Post-treatment Lyme disease (PTLD) is characterized by patient-reported symptoms after treatment for Borrelia burgdorferi infection. The primary aim of this study was to assess whether participants with a history of Lyme disease (LD) would be more likely to meet criteria for PTLD than those without a history of LD.


We conducted a longitudinal, prospective study among 234 participants with and 49 participants without prior LD. All completed survey metrics for fatigue, pain, sleep, depression, and quality of life. An operationalized PTLD definition was applied to both cohorts, and the distributions of clinical outcomes and symptoms were examined.

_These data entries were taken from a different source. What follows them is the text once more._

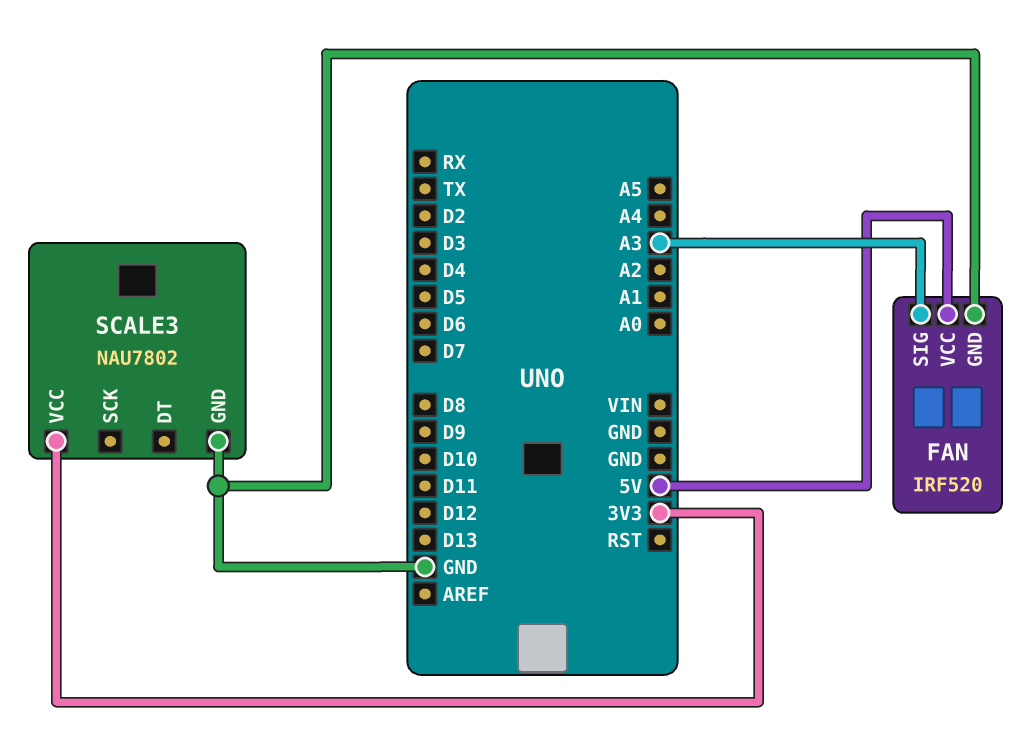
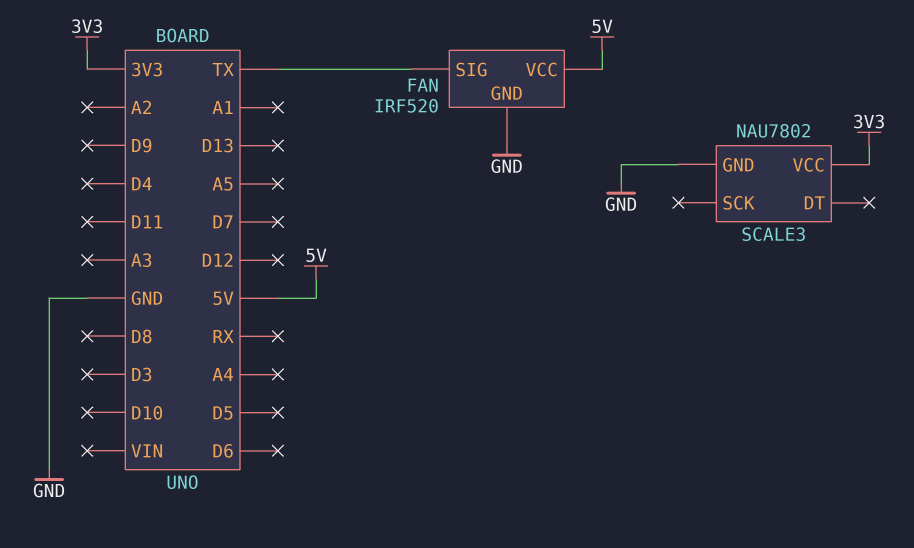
FAN pin SIG: A3 -> TX

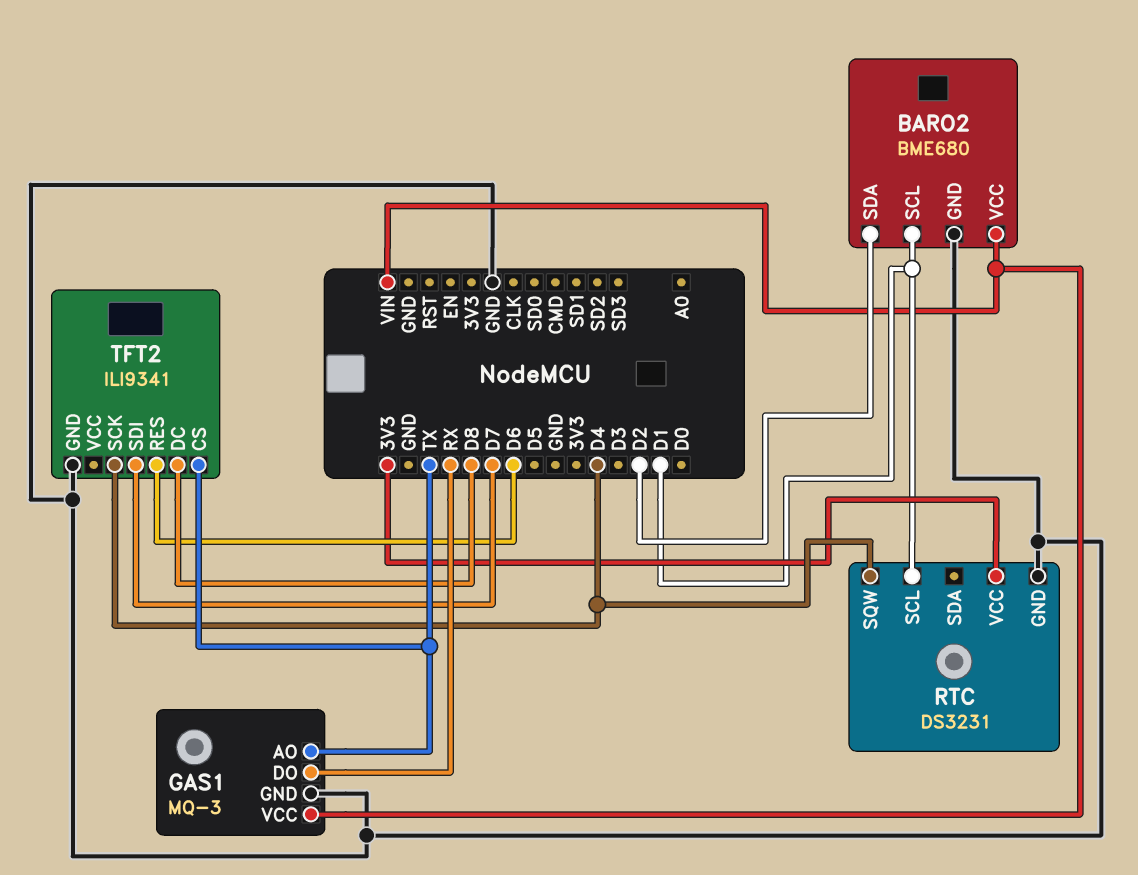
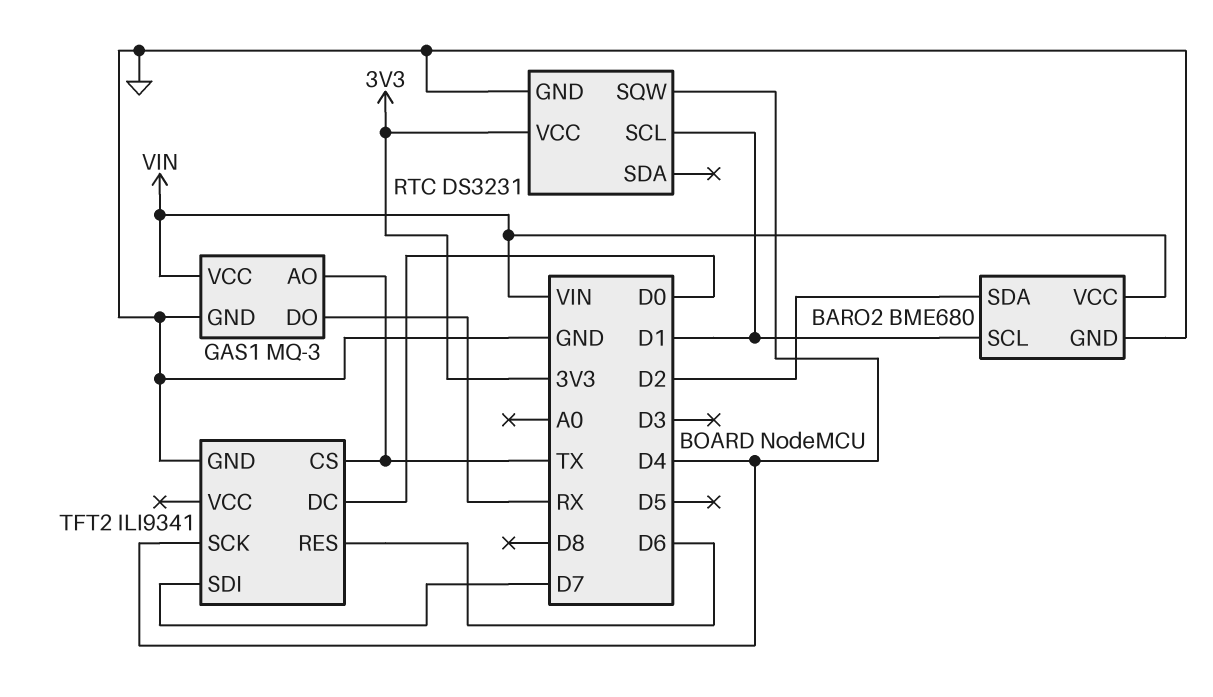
TFT2 pin DC: D8 -> D0

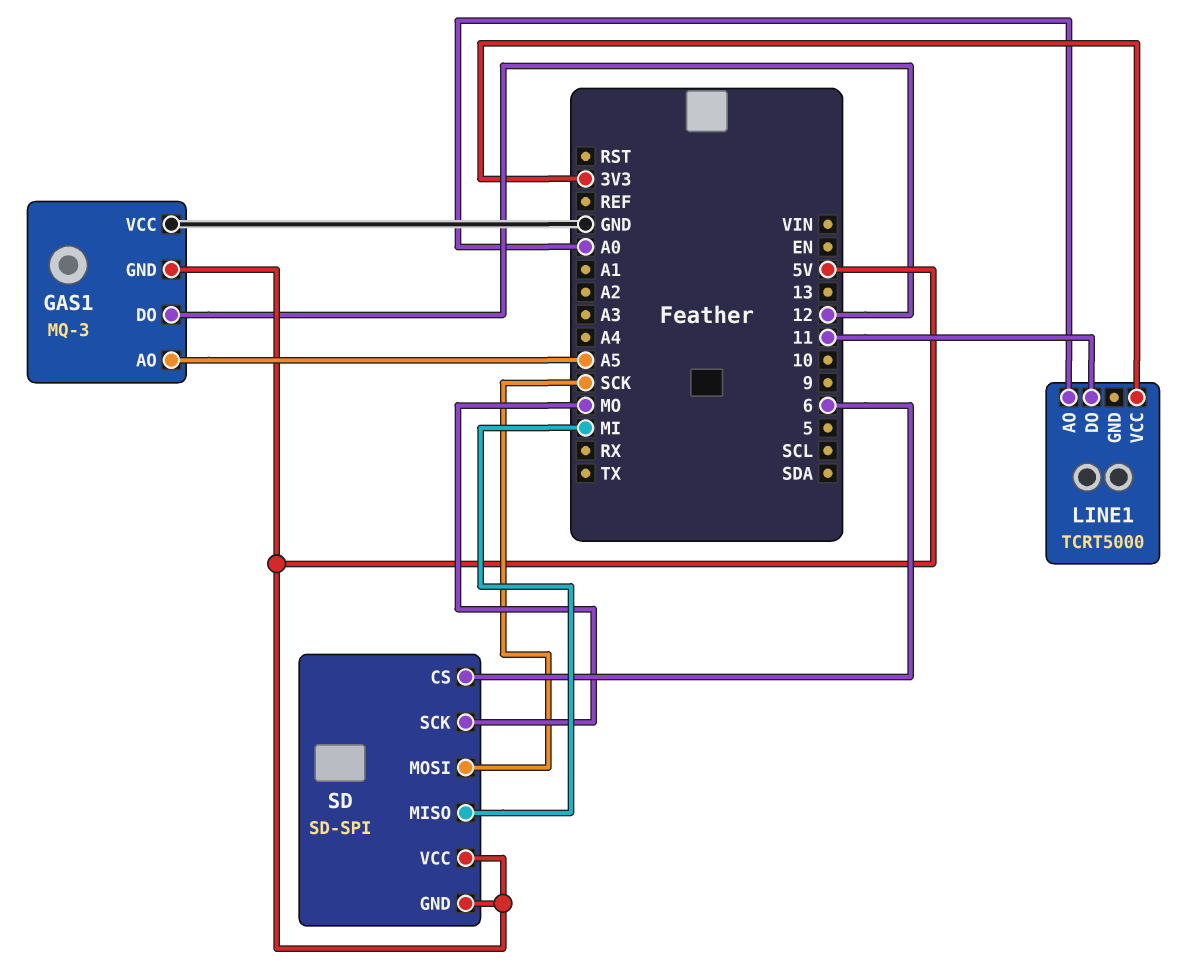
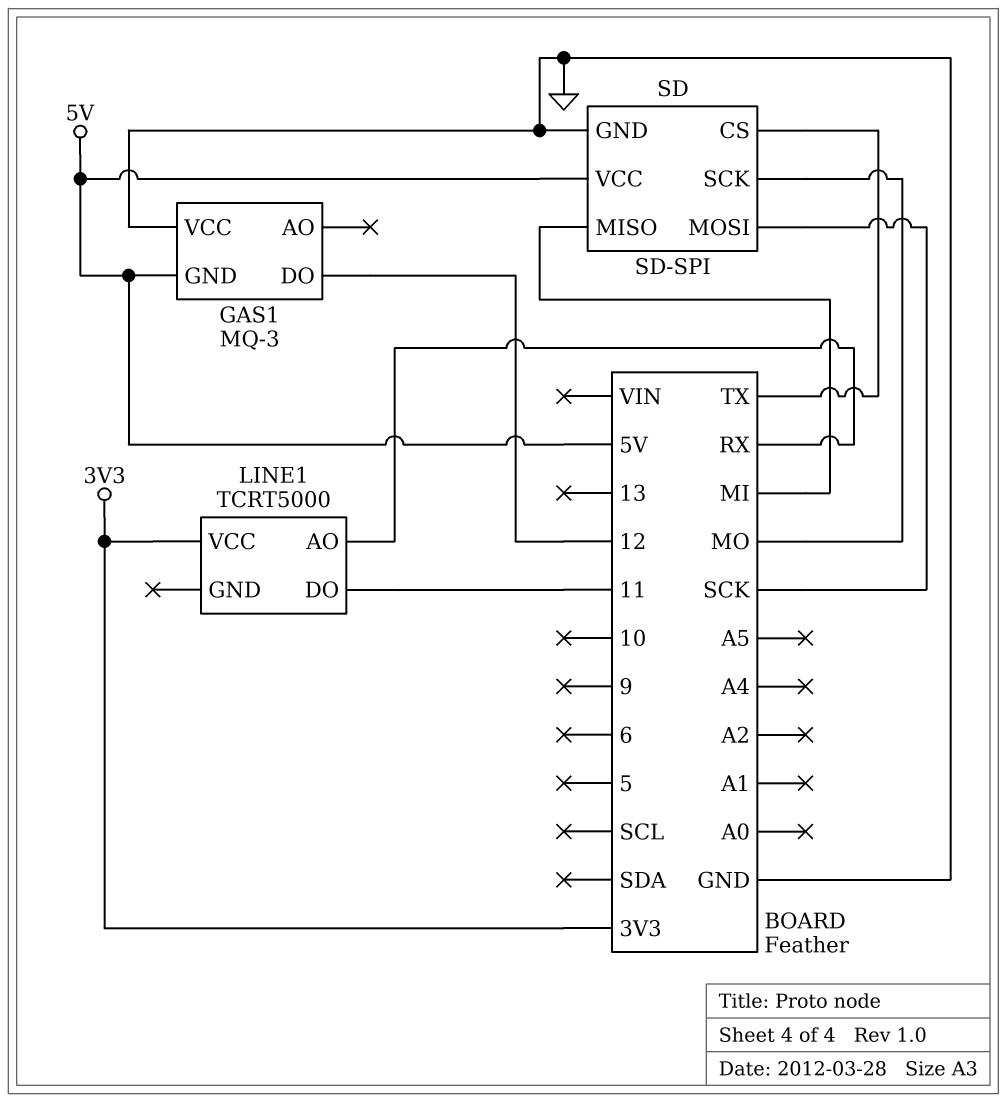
GAS1 pin AO: A5 -> none
LINE1 pin AO: A0 -> RX
SD pin CS: 6 -> TX
SD pin GND: 5V -> GND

In total, 13·7% of participants with a history of prior LD met criteria for PTLD compared with 4·1% of those without a history of prior LD. Participants with prior LD were approximately 5·28 times as likely to meet PTLD criteria compared with those without prior LD (p = 0·042) and had 8-15 times as high odds of reporting moderate or severe fatigue and muscle pain (p = 0·002, 0·047, respectively). Risk of meeting PTLD criteria was also independently increased among females and those with higher exposure to previous traumatic life events.


Participants ideally diagnosed and treated for prior LD reported more symptoms on standardized surveys and were more likely to meet criteria for PTLD than those without prior LD.